Cette personne s’inquiète. « J’ai des cadres qui ont une charge de travail très appréciable, sans adjoint, qui gèrent plus d’un secteur dans plusieurs installations », explique-t-elle. Les départs la forceront à confier des tâches titanesques à ceux qui restent. « Dans ce contexte, il y a des gens qui veulent préserver leur santé mentale, qui ont beaucoup donné pour le réseau et qui décident de partir. »

Dans certains cas, cela lui donne des maux de tête, car il serait impensable de laisser certains secteurs, comme l’hygiène et la salubrité, orphelins de patron au 1er avril. C’est la prévention des infections qui serait mise à mal.

« On veut que la réforme réussisse, mais les conditions de succès ne sont pas là. Vite et bien, ce sont deux concepts incompatibles », ajoute ce gestionnaire.

André Côté rapporte aussi l’exemple des services alimentaires. « Quand un cadre qui gère les cuisines de trois CHSLD part, c’est très inquiétant. »

Ce sont 6000 postes de cadres du réseau de la santé qui sont au ballottage, dont 1700 cadres supérieurs et 4000 cadres intermédiaires. D’ici le 31 mars, ils doivent choisir parmi trois options : être replacés ailleurs dans le réseau — sans savoir où — partir avec une indemnité de départ d’un an de salaire ou prendre leur retraite.

Le président de l’AGESSS, Yves Bolduc, était en Gaspésie vendredi. Il se promène à travers la province depuis deux semaines. Partout, « les gens souffrent d’anxiété et d’insécurité », rapporte-t-il. Ils ont été insultés par les propos du ministre Gaétan Barrette, qui affirmait en entrevue cette semaine ressentir de « l’enthousiasme » pour la réforme chez les cadres. « L’enthousiasme, il est juste dans son bureau, ironise M. Bolduc. Tous ceux qui ont une petite opportunité partent, même avec une pénalité sur leur retraite.
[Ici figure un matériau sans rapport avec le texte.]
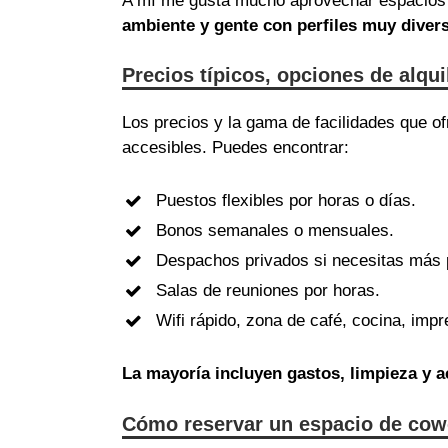
A mí me gusta mucho aprovechar espacios 
ambiente y gente con perfiles muy diver
Precios típicos, opciones de alqu
Los precios y la gama de facilidades que 
accesibles. Puedes encontrar:
Puestos flexibles por horas o días.
Bonos semanales o mensuales.
Despachos privados si necesitas más 
Salas de reuniones por horas.
Wifi rápido, zona de café, cocina, im
La mayoría incluyen gastos, limpieza y
Cómo reservar un espacio de cow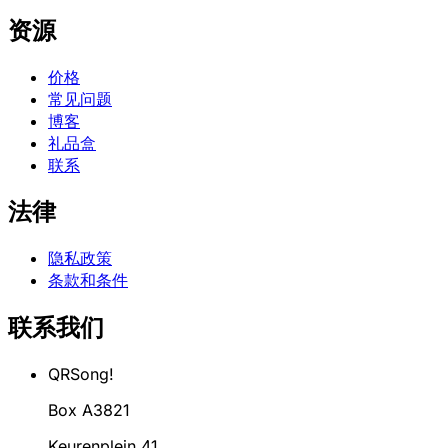
资源
价格
常见问题
博客
礼品盒
联系
法律
隐私政策
条款和条件
联系我们
QRSong!
Box A3821
Keurenplein 41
Ce n’est pas tant la réforme comme tel qui les démotive que l’irrespect du ministre. » Des jeunes remettent aussi en question leur choix de faire carrière dans le réseau de la santé.

« Morosité », « lourdeur », « tristesse », « démobilisation » : ce sont les mots qu’utilise Carole Trempe, directrice générale de l’Association des cadres supérieurs, pour qualifier l’ambiance générale. Son association est inondée d’appels et de courriels.
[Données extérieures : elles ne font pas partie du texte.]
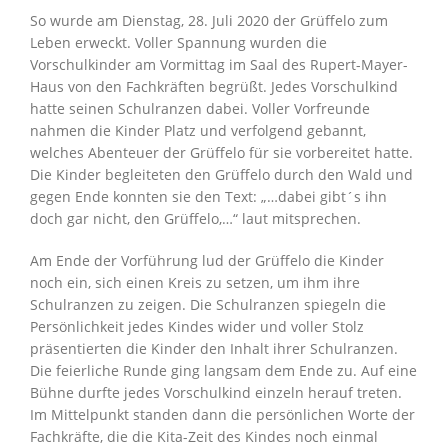
So wurde am Dienstag, 28. Juli 2020 der Grüffelo zum
Leben erweckt. Voller Spannung wurden die
Vorschulkinder am Vormittag im Saal des Rupert-Mayer-
Haus von den Fachkräften begrüßt. Jedes Vorschulkind
hatte seinen Schulranzen dabei. Voller Vorfreunde
nahmen die Kinder Platz und verfolgend gebannt,
welches Abenteuer der Grüffelo für sie vorbereitet hatte.
Die Kinder begleiteten den Grüffelo durch den Wald und
gegen Ende konnten sie den Text: „…dabei gibt´s ihn
doch gar nicht, den Grüffelo,…“ laut mitsprechen.
Am Ende der Vorführung lud der Grüffelo die Kinder
noch ein, sich einen Kreis zu setzen, um ihm ihre
Schulranzen zu zeigen. Die Schulranzen spiegeln die
Persönlichkeit jedes Kindes wider und voller Stolz
präsentierten die Kinder den Inhalt ihrer Schulranzen.
Die feierliche Runde ging langsam dem Ende zu. Auf eine
Bühne durfte jedes Vorschulkind einzeln herauf treten.
Im Mittelpunkt standen dann die persönlichen Worte der
Fachkräfte, die die Kita-Zeit des Kindes noch einmal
Après la fusion des services administratifs, nombreux sont les gestionnaires qui craignent une fusion des services cliniques, ce qui aurait un impact direct sur les patients. « Quand les nouveaux p.-d.g. vont devoir boucler leurs budgets, vont-ils garder de l’orthopédie dans tous leurs points de services ou plutôt demander aux patients de faire de la route pour avoir leur plâtre ? » questionne M. Bolduc.

D’ailleurs, il souligne que des postes cliniques, comme les directions des soins infirmiers, sont aussi mis au ballottage, ce qui a suscité l’étonnement dans le réseau. « C’est impossible que tout le monde soit en place au 1er avril », réitère-t-il.

Il demande au premier ministre Philippe Couillard de « rappeler son ministre de la Santé à l’ordre ».